Au début, c'était carrément insupportable, raconte le jeune mécanicien.

«Ça faisait un grondement sourd comme un avion à réaction, explique-t-il. Dans la maison, les cordes de guitares vibraient toutes seules.» Mais depuis quelques mois, «on dirait que les éoliennes tournent moins.»

Ce qui agace le plus Pierre-Luc Fortin, c'est la présence de ces immenses virevents au beau milieu d'un décor enchanteur. «Je ne trouve pas ça beau», lance-t-il.

Les ombrages géants observés par ses voisins le dérangent aussi. «On a l'impression que ça flashe tout le temps quand ça tourne à l'heure du souper», déplore-t-il.

Les installer ailleurs ?

De l'autre côté de la montagne, Madeleine Durette avoue passer de «drôles de veillées» lorsqu'elle s'assoit à l'arrière de sa maison du chemin du lac des Îles. Trois éoliennes ont été érigées à quelques centaines de mètres de sa cour. «Ça fait un bruit agaçant, dit-elle. Quand je me couche, je les entends virer dans mon lit.»

Richard Caron aurait préféré que sa résidence demeure une oasis de paix jusqu'à la fin de sa vie. «Je sais qu'on ne peut pas être contre le progrès, mais il me semble qu'il y avait des places pour poser les éoliennes ailleurs», s'indigne-t-il.

1500$ par éolienne

Les citoyens de Saint-Ulric qui ont conclu une entente avec la Northland Power pour qu’elle implante ses éoliennes sur leurs terres reçoivent 1500 $ par an pour chacune de ces immenses structures, un montant que plusieurs jugent dérisoire. «Ça ne vaut pas vraiment la peine, parce que c’est imposable en plus», soupire un résident de la route James, qui a requis l’anonymat.

Madeleine Durette, qui réside sur le chemin du lac des Îles, abonde dans le même sens. «Ils ont planté une éolienne sur le lot de mon mari et une autre sur la terre de l’érablière qui appartient à mes frères, explique-t-elle. Pour tout ce qu’ils ont brisé, je trouve que la compensation n’est pas très élevée.»

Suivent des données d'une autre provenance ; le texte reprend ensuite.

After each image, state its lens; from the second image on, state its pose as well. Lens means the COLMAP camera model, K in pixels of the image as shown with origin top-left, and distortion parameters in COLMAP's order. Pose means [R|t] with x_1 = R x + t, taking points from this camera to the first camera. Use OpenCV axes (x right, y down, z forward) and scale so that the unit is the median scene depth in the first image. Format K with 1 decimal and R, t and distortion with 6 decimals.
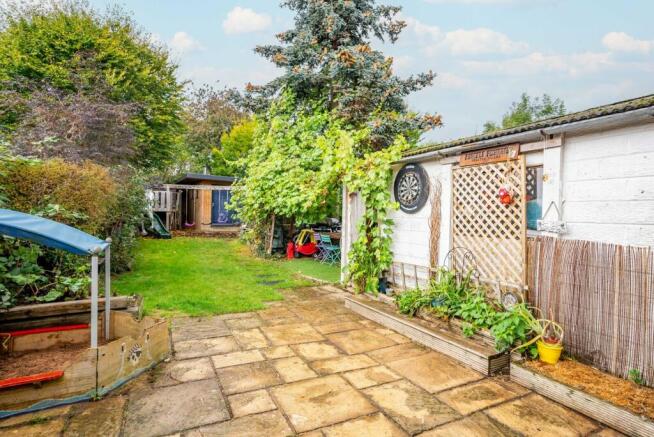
lens RADIAL K [[335.6, 0, 327.0], [0, 335.6, 218.5], [0, 0, 1]] dist [0.004777, 0.000353]
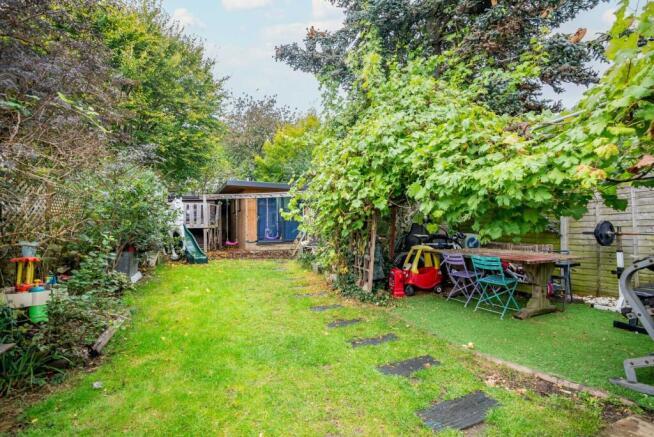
lens RADIAL K [[299.7, 0, 327.0], [0, 299.7, 218.5], [0, 0, 1]] dist [-0.002081, -0.000080]
pose [[0.995681, -0.043236, -0.082163, -0.123773], [0.039552, 0.998160, -0.045954, 0.001598], [0.083999, 0.042506, 0.995559, 0.311866]]
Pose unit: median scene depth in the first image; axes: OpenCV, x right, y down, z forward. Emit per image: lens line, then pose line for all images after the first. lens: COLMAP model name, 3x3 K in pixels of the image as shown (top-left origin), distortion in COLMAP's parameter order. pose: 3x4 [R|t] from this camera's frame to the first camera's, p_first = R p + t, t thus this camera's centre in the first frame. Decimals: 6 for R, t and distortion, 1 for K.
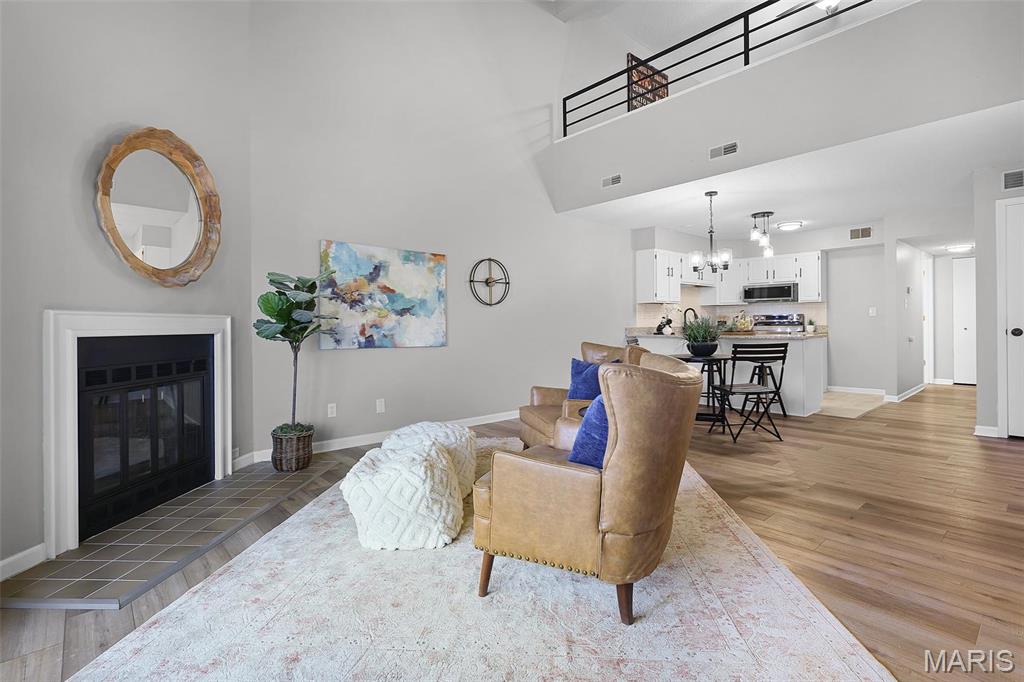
lens RADIAL K [[477.3, 0, 522.4], [0, 477.3, 329.1], [0, 0, 1]] dist [-0.002016, -0.000187]
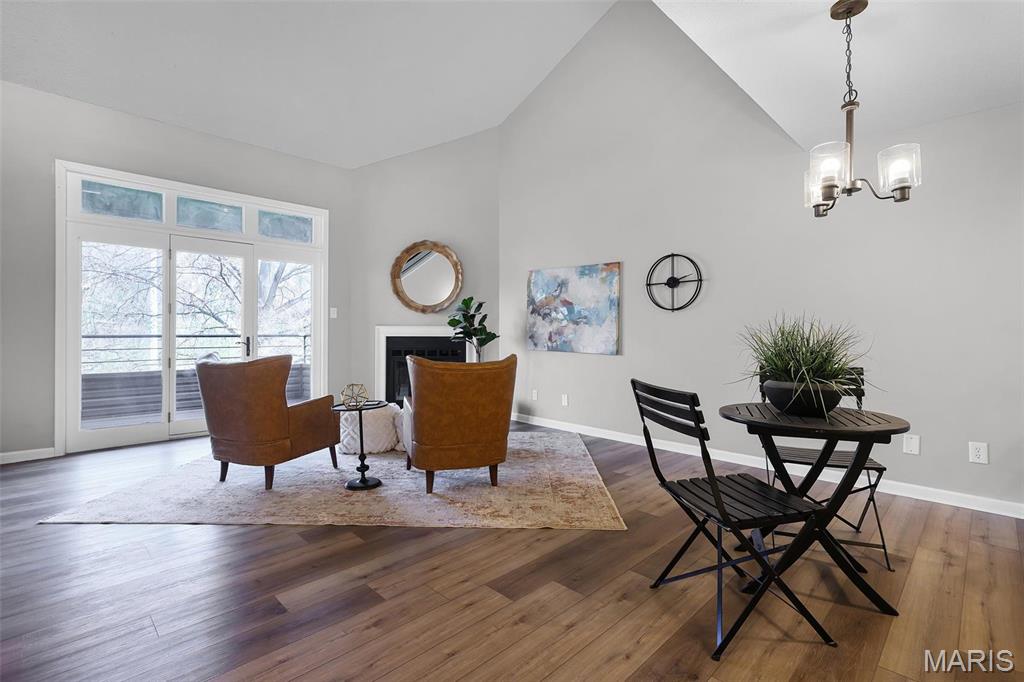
lens RADIAL K [[477.3, 0, 522.8], [0, 477.3, 335.1], [0, 0, 1]] dist [-0.002016, -0.000187]
pose [[0.065282, 0.017348, -0.997716, 0.606558], [-0.010918, 0.999801, 0.016670, -0.014545], [0.997807, 0.009805, 0.065458, 0.556177]]
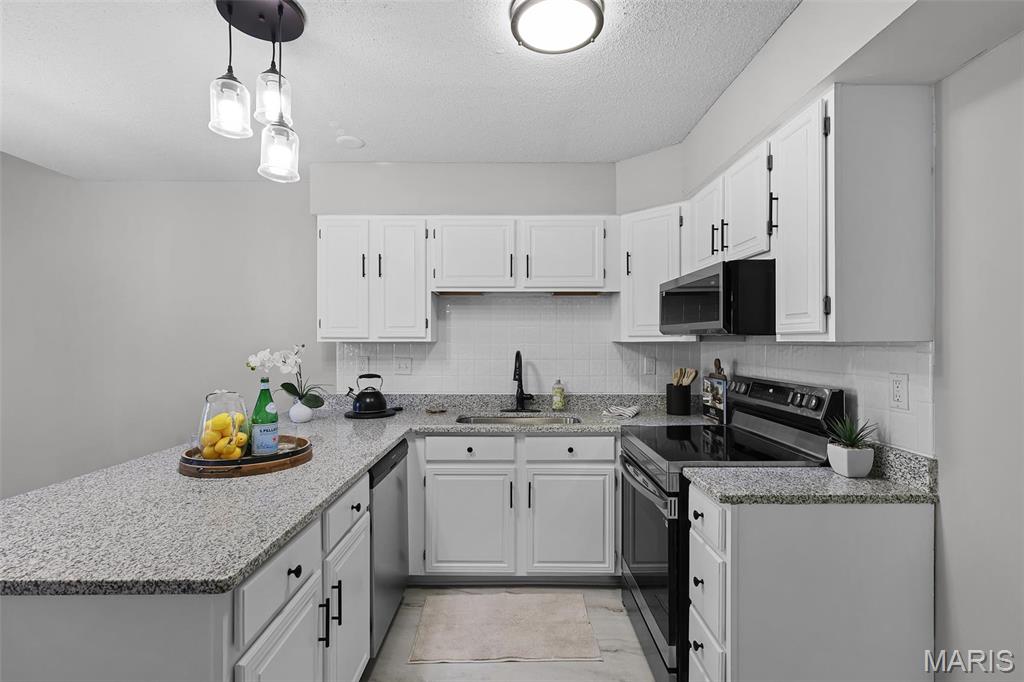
lens RADIAL K [[477.3, 0, 512.5], [0, 477.3, 340.7], [0, 0, 1]] dist [-0.002016, -0.000187]
pose [[0.744541, 0.009055, -0.667515, 0.742185], [-0.014168, 0.999897, -0.002239, -0.062333], [0.667426, 0.011124, 0.744593, 0.856372]]
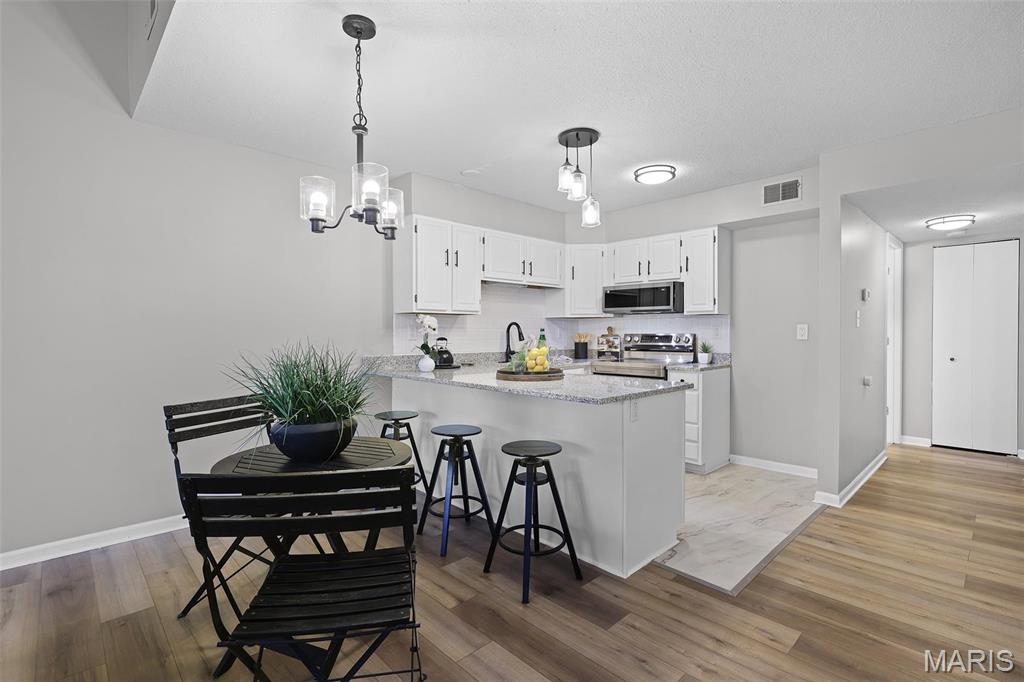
lens RADIAL K [[477.3, 0, 510.8], [0, 477.3, 342.8], [0, 0, 1]] dist [-0.002016, -0.000187]
pose [[0.999271, 0.007148, 0.037501, 0.395800], [-0.007470, 0.999936, 0.008460, -0.028001], [-0.037438, -0.008734, 0.999261, 0.479001]]
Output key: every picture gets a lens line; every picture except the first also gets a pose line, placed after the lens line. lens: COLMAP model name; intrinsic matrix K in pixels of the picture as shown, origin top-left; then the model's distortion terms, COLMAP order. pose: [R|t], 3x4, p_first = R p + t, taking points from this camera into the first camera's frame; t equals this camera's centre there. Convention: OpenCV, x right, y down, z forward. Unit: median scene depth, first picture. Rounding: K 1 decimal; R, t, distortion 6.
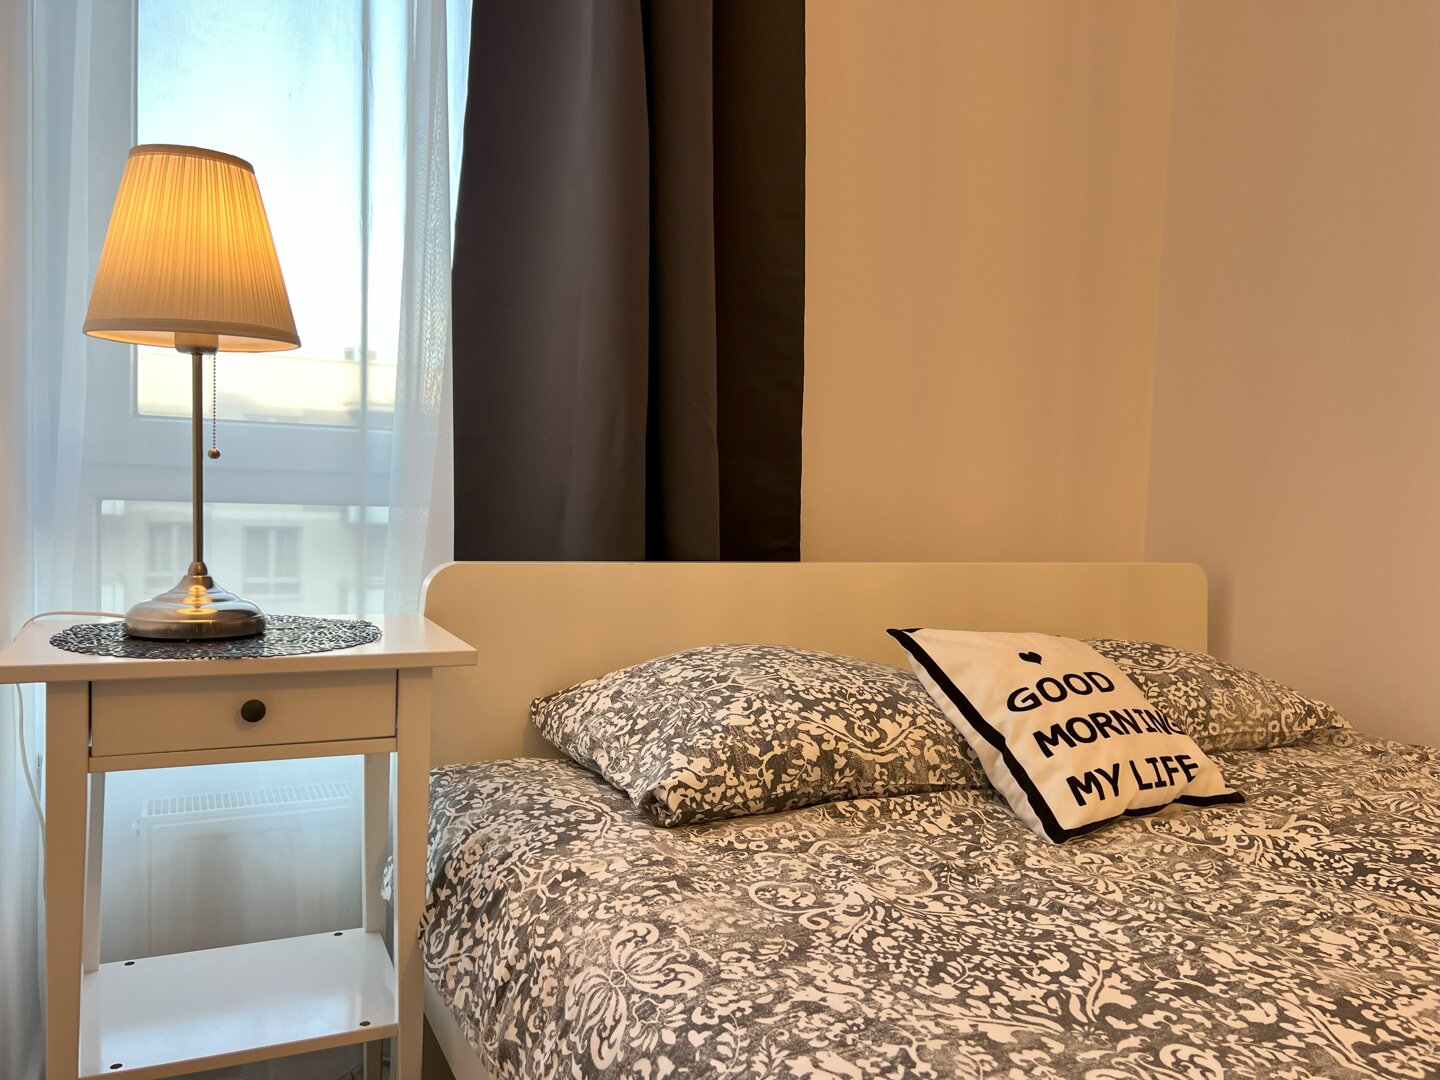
lens RADIAL K [[1086.3, 0, 712.4], [0, 1086.3, 528.9], [0, 0, 1]] dist [0.025677, -0.031348]
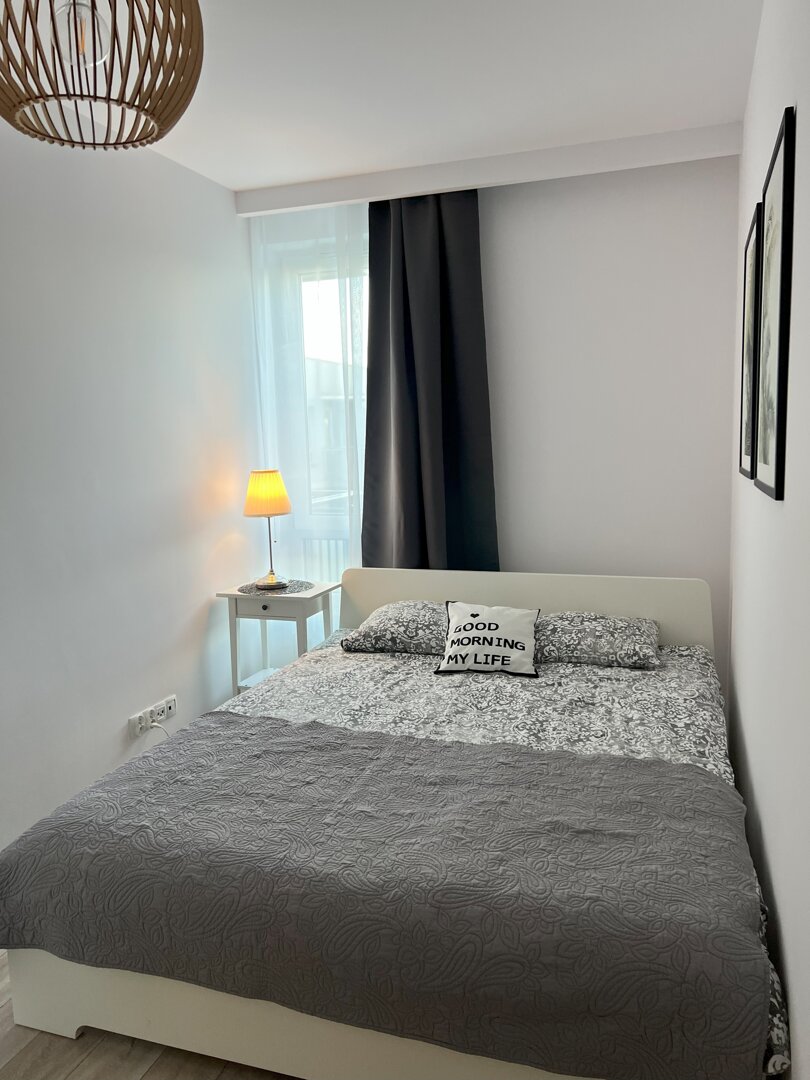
lens RADIAL K [[814.8, 0, 407.2], [0, 814.8, 538.7], [0, 0, 1]] dist [0.025677, -0.031348]
pose [[0.689385, 0.036095, -0.723495, 1.815759], [0.022549, 0.997205, 0.071236, -0.252422], [0.724044, -0.065424, 0.686644, -0.607516]]
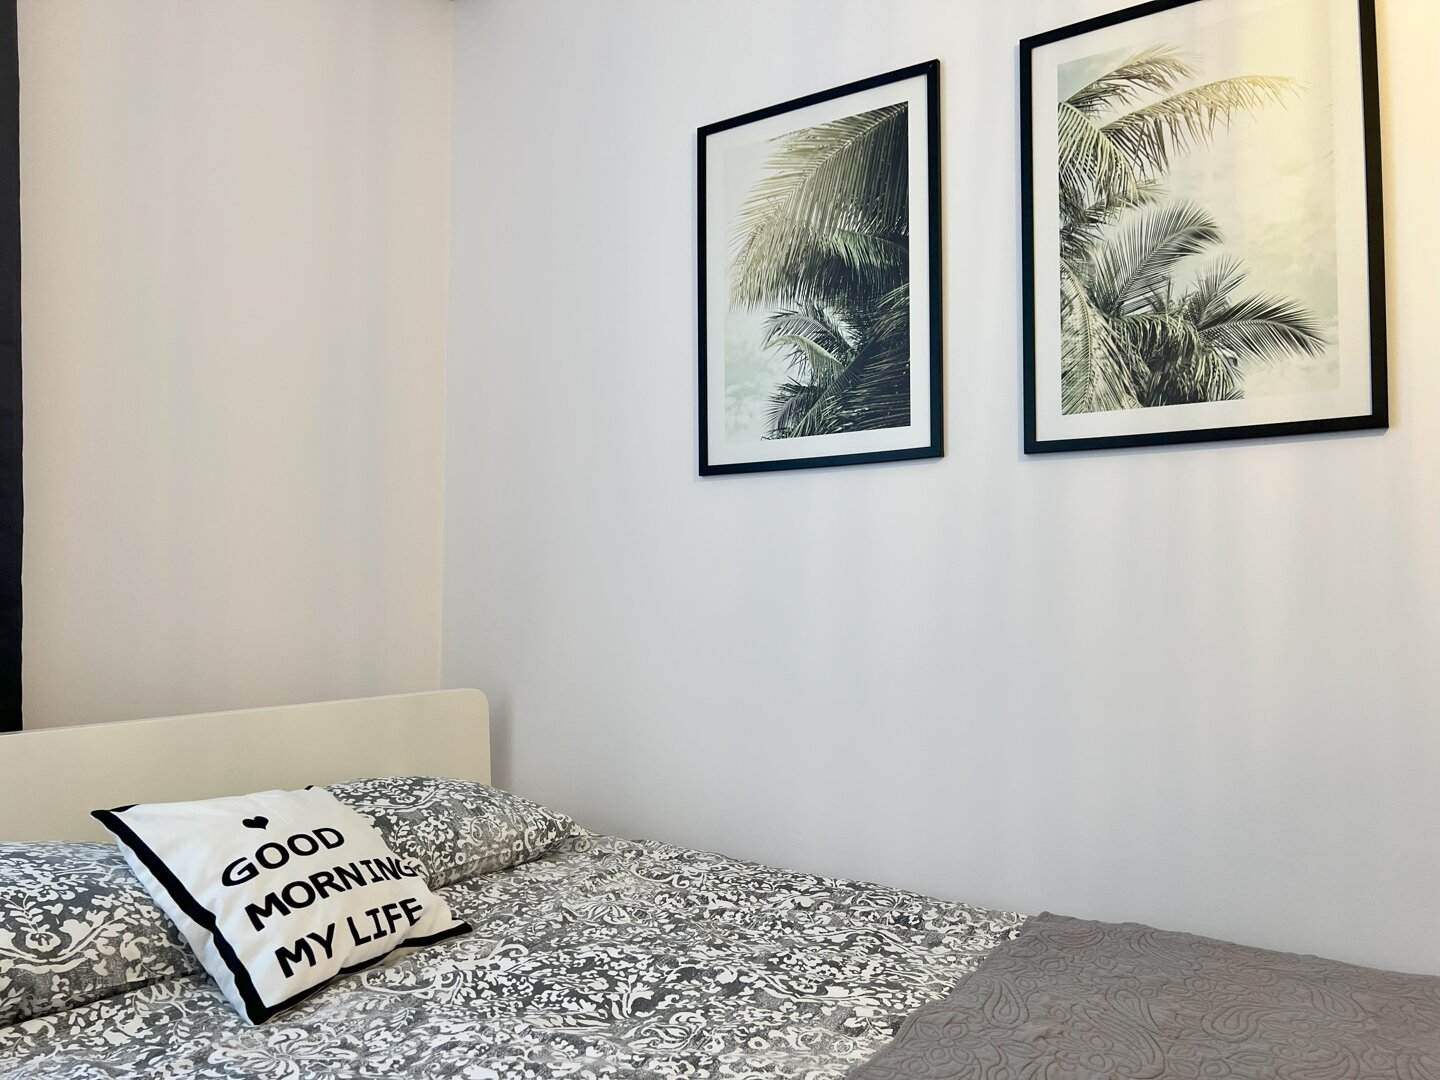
lens RADIAL K [[1086.3, 0, 718.5], [0, 1086.3, 538.3], [0, 0, 1]] dist [0.025677, -0.031348]
pose [[0.856821, -0.005342, 0.515587, 0.155084], [0.043246, 0.997167, -0.061537, -0.063088], [-0.513798, 0.075023, 0.854625, -0.076615]]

Une compensation appréciée par certains

Sa voisine, Fernande Charette, est beaucoup plus nuancée. Les quatre éoliennes qui ont été installées sur ses terres lui rapportent 6000 $ par an, avant impôts.

«Les gens savaient ce que chaque éolienne allait rapporter, souligne-t-elle. Je me suis dit, j’ai quatre petits-enfants, c’est quelque chose que je vais leur laisser.» Mme Charette assure que les éoliennes ne la «dérangent pas».

«Je ne les entends même pas», insiste-t-elle. La dame laisse entendre que la compensation versée par Northland Power a facilité l’acceptation du projet auprès de plusieurs citoyens, même si certains la jugent insuffisante. «Sur la terre, tu ne vis pas seul, dit-elle. Pour certaines personnes, je suis sûre que c’est un revenu qui est agréable et qui aide à vivre.»